Dies deutlich zu machen, Entwicklungen klar aufzuzeigen und zu benennen, ist das Verdienst von DIE KUNST DES ERINNERNS.
- Eva-Elisabeth Fischer, SÜDDEUTSCHE ZEITUNG
Die Wiesenthal-Hommage von Hannah Heer und Werner Schmiedel ist ein kraftvoller Akt künstlerischer Zuwendung. Die Regisseure erklären sich als nicht unbeteiligt und pflegen für ihren Film selbst die Kunst des Erinnerns, die der Filmtitel dem Lebenswerk Simon Wiesenthals zuschreibt. Sie kommen damit der Person, dem Humanismus Wiesenthals, bedeutend näher als der objektive Dokumentarist, der sich mit der Schublade „Nazijäger" begnügt.

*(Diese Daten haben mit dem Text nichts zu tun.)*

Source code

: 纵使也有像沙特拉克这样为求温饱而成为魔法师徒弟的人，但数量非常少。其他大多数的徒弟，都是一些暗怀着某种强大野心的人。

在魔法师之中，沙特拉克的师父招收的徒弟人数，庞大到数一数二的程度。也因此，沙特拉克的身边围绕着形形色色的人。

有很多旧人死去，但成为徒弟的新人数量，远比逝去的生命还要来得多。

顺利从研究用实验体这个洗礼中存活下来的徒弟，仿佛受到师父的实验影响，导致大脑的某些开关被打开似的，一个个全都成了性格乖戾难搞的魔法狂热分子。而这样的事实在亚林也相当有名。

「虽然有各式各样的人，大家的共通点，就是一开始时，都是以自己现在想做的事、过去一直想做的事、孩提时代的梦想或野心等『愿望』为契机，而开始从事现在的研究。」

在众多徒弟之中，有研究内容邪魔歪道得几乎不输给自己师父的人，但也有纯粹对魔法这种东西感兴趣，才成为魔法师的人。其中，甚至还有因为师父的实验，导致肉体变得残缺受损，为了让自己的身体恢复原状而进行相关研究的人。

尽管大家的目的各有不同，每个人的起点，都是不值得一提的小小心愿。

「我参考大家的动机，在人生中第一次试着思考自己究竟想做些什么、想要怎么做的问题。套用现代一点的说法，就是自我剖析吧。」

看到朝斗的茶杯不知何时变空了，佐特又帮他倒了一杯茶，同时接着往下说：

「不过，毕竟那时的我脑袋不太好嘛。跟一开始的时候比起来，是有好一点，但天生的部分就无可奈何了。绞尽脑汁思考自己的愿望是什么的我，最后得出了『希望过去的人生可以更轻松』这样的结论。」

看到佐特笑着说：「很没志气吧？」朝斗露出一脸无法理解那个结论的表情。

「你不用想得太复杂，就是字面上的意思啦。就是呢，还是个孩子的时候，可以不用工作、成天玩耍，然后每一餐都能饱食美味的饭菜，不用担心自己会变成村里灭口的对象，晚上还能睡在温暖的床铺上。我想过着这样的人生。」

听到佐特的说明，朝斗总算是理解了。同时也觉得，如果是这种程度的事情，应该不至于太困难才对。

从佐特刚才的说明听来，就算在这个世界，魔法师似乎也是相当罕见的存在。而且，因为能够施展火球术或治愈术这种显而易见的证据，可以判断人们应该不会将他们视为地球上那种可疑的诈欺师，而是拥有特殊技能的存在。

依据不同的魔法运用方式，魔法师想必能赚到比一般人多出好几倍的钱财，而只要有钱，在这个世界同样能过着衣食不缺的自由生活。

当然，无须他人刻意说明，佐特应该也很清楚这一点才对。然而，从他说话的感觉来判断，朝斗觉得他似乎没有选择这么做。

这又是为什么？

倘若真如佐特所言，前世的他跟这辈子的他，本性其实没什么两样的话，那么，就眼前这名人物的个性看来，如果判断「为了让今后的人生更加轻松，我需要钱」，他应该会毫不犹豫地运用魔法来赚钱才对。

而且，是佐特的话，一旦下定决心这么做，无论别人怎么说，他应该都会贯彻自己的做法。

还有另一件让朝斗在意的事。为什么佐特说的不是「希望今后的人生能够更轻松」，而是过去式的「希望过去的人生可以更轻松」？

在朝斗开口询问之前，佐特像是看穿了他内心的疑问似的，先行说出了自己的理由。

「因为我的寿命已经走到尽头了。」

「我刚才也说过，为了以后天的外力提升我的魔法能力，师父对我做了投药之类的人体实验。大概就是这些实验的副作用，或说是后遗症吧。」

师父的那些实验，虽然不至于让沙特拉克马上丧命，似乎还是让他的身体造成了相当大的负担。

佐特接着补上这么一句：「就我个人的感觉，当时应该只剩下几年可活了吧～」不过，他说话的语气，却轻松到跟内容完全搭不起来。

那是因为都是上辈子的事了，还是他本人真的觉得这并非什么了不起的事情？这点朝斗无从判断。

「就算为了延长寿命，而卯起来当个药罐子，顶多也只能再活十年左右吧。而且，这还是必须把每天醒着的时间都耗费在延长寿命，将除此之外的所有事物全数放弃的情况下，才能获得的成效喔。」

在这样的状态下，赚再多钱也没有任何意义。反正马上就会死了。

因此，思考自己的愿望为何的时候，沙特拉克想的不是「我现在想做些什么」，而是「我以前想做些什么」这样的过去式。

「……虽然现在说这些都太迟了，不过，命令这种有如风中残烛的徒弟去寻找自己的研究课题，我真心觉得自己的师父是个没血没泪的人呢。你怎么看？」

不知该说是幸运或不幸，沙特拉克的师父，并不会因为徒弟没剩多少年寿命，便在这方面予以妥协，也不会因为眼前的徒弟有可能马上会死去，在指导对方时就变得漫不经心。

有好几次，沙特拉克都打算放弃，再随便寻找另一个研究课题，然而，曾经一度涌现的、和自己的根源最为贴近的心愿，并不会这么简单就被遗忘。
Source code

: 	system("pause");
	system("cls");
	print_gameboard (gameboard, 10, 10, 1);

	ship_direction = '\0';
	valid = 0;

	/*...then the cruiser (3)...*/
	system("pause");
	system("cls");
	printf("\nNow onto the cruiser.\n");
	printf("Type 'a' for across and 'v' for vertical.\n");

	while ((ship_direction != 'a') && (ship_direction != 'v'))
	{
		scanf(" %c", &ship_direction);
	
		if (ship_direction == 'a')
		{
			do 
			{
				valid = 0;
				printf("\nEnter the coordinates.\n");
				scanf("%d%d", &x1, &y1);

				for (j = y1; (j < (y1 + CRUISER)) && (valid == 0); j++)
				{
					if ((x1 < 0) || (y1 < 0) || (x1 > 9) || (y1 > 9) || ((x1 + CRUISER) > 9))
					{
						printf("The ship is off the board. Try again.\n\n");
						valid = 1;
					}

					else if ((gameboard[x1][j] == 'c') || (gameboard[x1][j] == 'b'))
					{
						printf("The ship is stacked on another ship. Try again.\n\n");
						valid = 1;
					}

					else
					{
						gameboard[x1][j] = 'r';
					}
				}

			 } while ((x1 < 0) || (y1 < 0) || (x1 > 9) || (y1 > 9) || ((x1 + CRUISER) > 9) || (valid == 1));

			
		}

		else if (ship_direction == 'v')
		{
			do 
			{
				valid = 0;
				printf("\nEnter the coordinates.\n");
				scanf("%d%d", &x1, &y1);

Gewiß, auch dieser Film versammelt Statements von talking heads. Er fügt historisches Dokumentarfilmmaterial ein, zum Beispiel von der Befreiung des österreichischen KZs Mauthausen. Er begleitet Wiesenthal auf Reisen und protokolliert seine Äußerungen. Was den Film auszeichnet, ist jedoch seine emotionale Wärme - auch die Aufforderung, Flagge zu zeigen. Umgesetzt wird der Appell, sich zu erinnern, bereits in der Anfangssequenz. Eine fiktive Inszenierung mit der sich eine junge Frau in einem Wiener Taxi dem Gerede eines Taxifahrers widersetzt, der Auschwitz leugnet. Das Wortduell geht unentschieden aus. Aber es mußte geführt werden. Und auch von Wiesenthal wird man heute nicht mit Sicherheit sagen können, daß er seine Feinde überzeugt hat. Die Kamera kippt auf einem verschneiten Waldweg um 90 Grad und geht dort zu Boden, wo die erschöpften KZ-Häftlinge liegengeblieben waren, den Genickschuß erwartend. Subjektiv, nämlich künstlerischer Akt, ist auch die Farbgebung. Inmitten von Blautönen öffnet sich Wiesenthal für persönlichste Erinnerungen und spricht in einer zu Herzen gehenden Szene von seiner Mutter, die ihn 1908 im galizischen Buczacz (damals Österreich-Ungarn, heute Ukraine) geboren hat. Vor allem aber ist es die schöne, ein wenig traurige, immer herzliche Originalmusik des Avantgarde-Saxophonisten John Zorn, der es gelingt, eine enge emotionale Verbindung zur Persönlichkeit Wiesenthals herzustellen.
Wir sehen Wiesenthal in Los Angeles im Beit-Hashoah-Museum, dem Museum of Tolerance, vor einem Monitor sitzen und sich Bilder aus dem Lemberg anschauen, wo er zur Schule gegangen war. Er spricht von der Shoah, und sagt etwas, auf das ich nicht gefaßt war: „Das Potential steckt in jedem von uns." Der Hitler in uns, in ihm? - Das Schlagwort der deutschen Vergangenheitsbewältigung bekommt erst aus seinem Mund den wahren Sinn. Wiesenthals Lebenswerk ist, die Judenvernichtung historisch nicht als abgeschlossen, sondern als wiederholbar, als ständige Aktualität von Haß und Rassismus zu begreifen. Niemand darf sicher sein, daß er nicht eines Tages selbst minoritär und Opfer wird; oder Täter. Aber Wiesenthal scheitert damit, 1968 in Wien ein Frühwarnzentrum einzurichten, um rechtzeitig rassistische und rechtsextremistische Gefahren zu erkennen.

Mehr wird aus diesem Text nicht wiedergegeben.